Artefacts when using a perceptual loss term

Hi everybody,

I have a question regarding some kind of checkerboard artefacts when using a perceptual loss function.
You can see the artefacts in the following image, these tiny white dots, it looks like the surface of a basketball.

My model:
I’m using an encoder-decoder architecture.
Downsampling is done with a nn.Conv2d() Layer with stride 2.
Upsampling is done with a nn.ConvTranspose2d() Layer with stride 2.

Loss function
First of all, these artefacts only appear when I’m using a perceptual loss term.
Using only L1 or L2 no artefacts are visible.
I’m using a VGG-19 perceptual loss term for which I’m using the output of the conv layer before the Relu activation function and the max pooling layer.

loss = vgg_loss + L1_loss

What I’ve tried
I’ve tried different weights for the content and perceptual loss without any improvement.
I’ve tried adding a total variation loss term without any improvement.
(I used this implementation for the TVLoss on the generated image: Implement total variation loss in pytorch - #2 by Xinxiang7)
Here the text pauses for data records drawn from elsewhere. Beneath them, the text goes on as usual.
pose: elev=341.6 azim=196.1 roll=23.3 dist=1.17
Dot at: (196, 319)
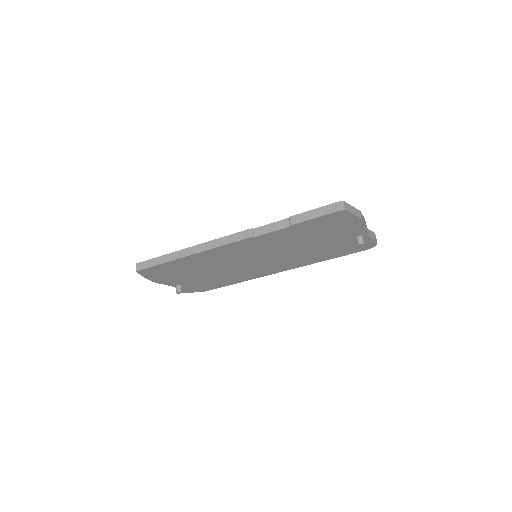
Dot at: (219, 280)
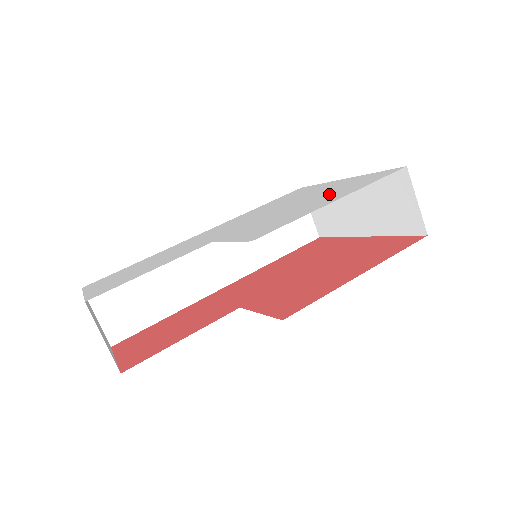
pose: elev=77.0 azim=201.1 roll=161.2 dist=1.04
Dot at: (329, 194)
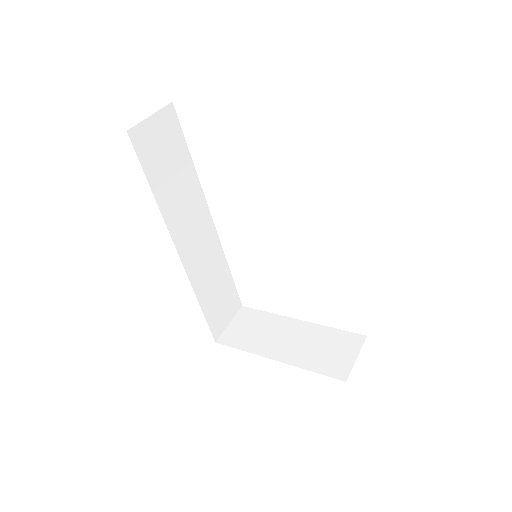
Dot at: occluded
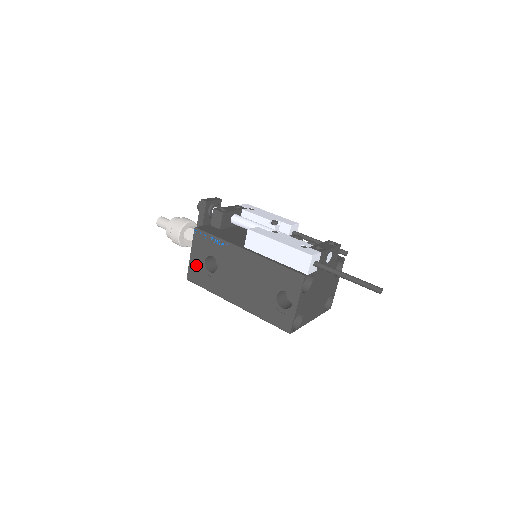
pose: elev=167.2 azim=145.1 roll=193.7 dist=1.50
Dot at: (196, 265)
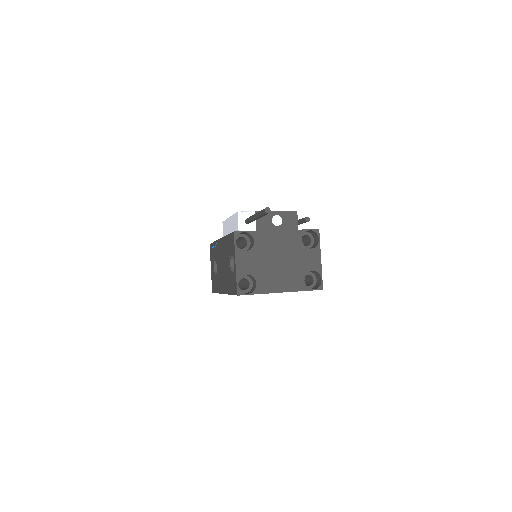
Dot at: (213, 275)
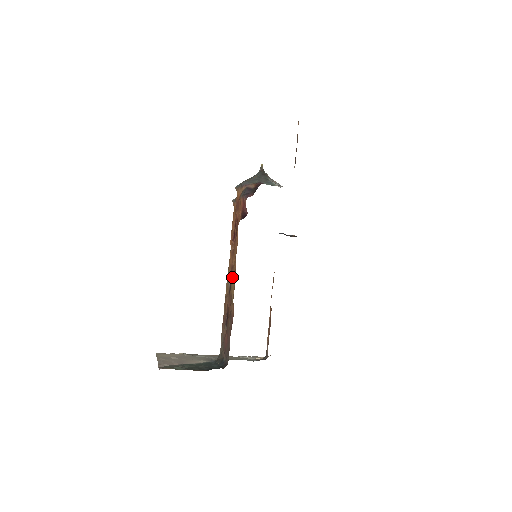
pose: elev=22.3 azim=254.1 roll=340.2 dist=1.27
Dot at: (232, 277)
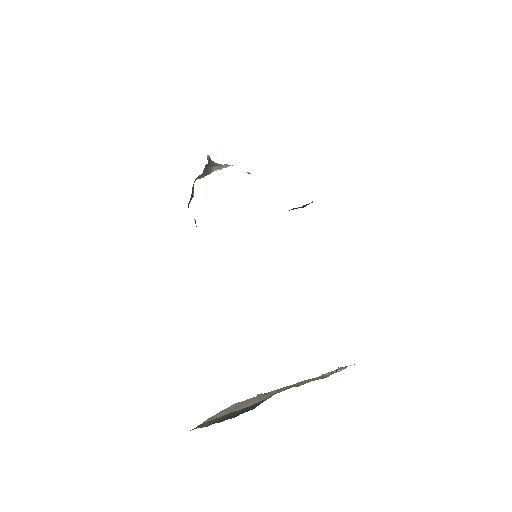
Dot at: occluded
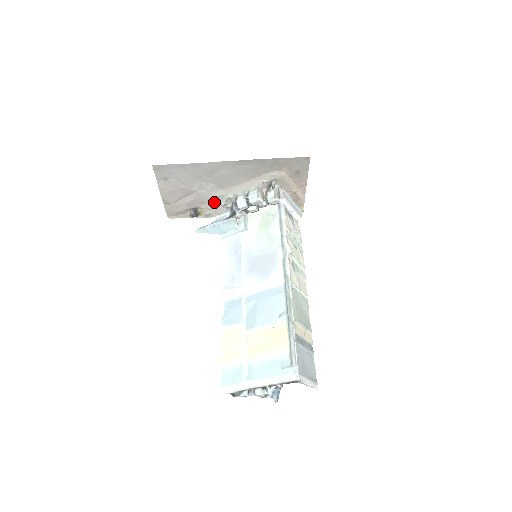
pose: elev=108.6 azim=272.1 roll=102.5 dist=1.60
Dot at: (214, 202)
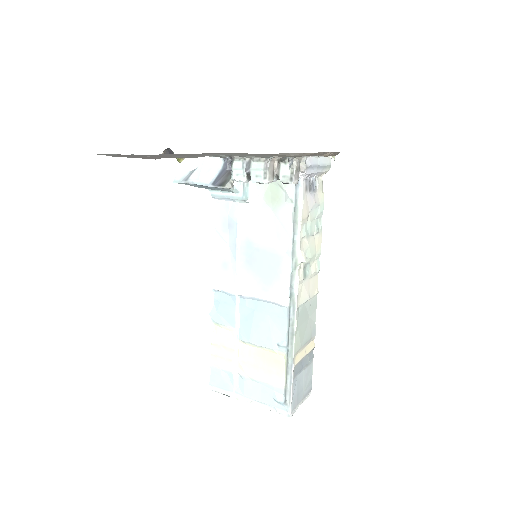
Dot at: occluded
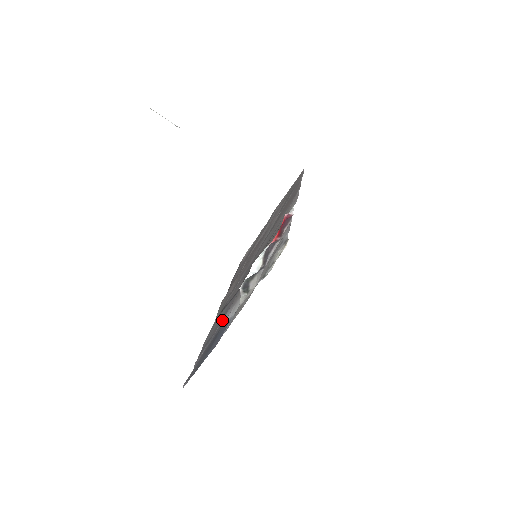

I’ve also tried a Multi-level Wavelet-CNN for better up- and downsampling without any improvement.
[[1805.07071] Multi-level Wavelet-CNN for Image Restoration]

I’ve read this paper [2002.02117] Fixed smooth convolutional layer for avoiding checkerboard artifacts in CNNs but couldn’t find any code implementation. Since I don’t know how to implement the authors method I havent tried this approach. Does someone know how to implement the authors method?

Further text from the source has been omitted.